COOKE, N.E.*; LIEBHABER, S.A.; WHITE, P.: Vitamin D binding Protein in Homone Transport and Host Defense

Vitamin D binding protein (DBP) is serum protein belonging to the albumin, &alpha-fetoprotein, &alpha-albumin/afamin family. Multiple functions have been attributed to DBP: 1. Binding vitamin D metabolites and facilitating their serum transport, 2. Binding G-actin released to serum after cellular damage and cooperating with gelsolin in the “extracellular actin-scavenger system”. 3. DBP acts as a macrophage-activating factor in vitro, 4. DBP participates in leukocyte co-chemotaxis with C5a in vitro. To test the putative functions of DBP in vivo, we interrupted the mouse DBP gene by homologous recombination. Mice were bred to establish a DBP-null model. DBP’s role in vitamin D metabolism was studied.

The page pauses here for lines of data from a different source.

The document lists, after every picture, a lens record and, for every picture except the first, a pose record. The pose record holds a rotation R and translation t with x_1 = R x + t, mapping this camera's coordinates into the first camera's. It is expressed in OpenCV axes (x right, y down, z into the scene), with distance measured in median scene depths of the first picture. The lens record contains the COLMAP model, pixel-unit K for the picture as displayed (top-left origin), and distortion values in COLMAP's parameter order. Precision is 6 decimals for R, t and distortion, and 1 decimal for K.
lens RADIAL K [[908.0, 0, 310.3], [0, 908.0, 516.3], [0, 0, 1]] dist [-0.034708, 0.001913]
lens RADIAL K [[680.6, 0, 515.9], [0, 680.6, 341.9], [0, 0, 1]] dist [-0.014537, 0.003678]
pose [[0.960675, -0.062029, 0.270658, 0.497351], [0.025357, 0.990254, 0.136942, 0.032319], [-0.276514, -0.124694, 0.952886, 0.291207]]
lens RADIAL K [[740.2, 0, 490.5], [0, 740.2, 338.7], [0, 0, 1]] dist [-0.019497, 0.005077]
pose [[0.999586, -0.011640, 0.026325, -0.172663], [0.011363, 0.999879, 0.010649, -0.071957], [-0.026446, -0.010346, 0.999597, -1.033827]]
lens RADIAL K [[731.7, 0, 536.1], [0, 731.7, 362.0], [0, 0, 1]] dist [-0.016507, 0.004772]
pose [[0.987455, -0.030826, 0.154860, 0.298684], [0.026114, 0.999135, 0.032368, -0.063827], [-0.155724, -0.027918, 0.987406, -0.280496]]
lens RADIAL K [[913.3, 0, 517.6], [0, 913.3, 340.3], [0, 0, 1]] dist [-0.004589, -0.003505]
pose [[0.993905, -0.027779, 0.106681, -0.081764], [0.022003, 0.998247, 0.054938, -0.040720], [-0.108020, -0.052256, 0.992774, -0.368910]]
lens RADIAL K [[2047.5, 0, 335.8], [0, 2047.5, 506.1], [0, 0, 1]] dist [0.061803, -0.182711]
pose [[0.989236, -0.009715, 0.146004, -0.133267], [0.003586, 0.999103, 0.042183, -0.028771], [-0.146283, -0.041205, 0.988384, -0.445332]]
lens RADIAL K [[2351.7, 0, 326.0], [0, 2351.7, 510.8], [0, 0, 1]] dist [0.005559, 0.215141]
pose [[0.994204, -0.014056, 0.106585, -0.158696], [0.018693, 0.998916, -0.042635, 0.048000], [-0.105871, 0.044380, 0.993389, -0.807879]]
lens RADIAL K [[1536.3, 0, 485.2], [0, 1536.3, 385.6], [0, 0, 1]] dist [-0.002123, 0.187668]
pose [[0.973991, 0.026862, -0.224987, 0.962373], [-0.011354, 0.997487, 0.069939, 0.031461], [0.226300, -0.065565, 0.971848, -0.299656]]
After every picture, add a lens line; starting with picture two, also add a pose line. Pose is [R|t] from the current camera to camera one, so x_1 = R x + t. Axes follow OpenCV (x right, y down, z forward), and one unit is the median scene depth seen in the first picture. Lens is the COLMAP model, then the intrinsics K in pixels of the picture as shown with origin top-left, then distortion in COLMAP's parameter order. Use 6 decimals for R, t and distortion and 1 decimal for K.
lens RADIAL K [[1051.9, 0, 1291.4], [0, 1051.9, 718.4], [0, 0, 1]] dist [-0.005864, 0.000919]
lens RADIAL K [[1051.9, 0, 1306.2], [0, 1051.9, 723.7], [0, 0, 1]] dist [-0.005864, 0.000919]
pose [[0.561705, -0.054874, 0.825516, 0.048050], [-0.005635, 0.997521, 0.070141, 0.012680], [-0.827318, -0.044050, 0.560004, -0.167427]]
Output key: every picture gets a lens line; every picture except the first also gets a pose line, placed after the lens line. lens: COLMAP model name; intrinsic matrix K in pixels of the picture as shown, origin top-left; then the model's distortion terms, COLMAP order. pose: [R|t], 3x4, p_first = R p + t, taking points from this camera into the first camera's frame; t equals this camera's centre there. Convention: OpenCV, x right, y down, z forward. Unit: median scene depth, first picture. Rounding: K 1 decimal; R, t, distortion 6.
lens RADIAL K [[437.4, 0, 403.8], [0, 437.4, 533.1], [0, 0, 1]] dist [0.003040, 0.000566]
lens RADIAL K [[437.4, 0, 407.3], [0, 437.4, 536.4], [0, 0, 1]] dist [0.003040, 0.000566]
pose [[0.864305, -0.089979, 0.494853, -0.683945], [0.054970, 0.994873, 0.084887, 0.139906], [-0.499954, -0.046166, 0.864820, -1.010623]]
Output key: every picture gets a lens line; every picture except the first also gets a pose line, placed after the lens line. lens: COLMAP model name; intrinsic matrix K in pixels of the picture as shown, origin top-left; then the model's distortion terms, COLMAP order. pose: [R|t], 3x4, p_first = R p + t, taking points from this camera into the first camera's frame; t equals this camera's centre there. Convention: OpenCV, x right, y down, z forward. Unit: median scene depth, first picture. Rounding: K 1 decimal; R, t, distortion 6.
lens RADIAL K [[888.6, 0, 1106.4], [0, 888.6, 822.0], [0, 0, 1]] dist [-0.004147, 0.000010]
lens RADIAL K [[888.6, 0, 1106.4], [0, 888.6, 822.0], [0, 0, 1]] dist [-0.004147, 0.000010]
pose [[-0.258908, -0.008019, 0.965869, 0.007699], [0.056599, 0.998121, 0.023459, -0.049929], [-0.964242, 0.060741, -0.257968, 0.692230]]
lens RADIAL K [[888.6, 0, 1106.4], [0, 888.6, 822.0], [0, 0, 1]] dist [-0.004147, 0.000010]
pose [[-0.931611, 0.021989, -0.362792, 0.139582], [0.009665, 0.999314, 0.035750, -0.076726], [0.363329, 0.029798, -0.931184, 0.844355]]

More recently DBP’s putative host defense roles have been studied in a series of experiments: 1. Macrophage-dependent host responses to infections. Two models of intracellular pathogens were used: Leishmania donovani and Toxoplasma gondii. 2. Macrophage and neutrophil recruitment to the sterile inflammatory stimulus of ip thioglycollate broth. 3. Response to systemic inflammatory mediators, iv LPS and interferon-&gamma. 4. Macrophage function in ingestion of fluorescent beads. This battery of comparisons covers aspects of clearance and sequestration of intracellular pathogens, recruitment of macrophages and neutrophils to inflammatory sites, and indices of macrophage activation and function. All of these studies revealed equivalent responses in DBP-null and WT mice. We conclude that DBP does not serve a unique function in the activation and/or recruitment of macrophages in vivo. Rather, we suggest that DBP’s roles are primarily centered on vitamin D metabolite transport and an as yet to be fully assessed role in actin-scavenging and sequestration.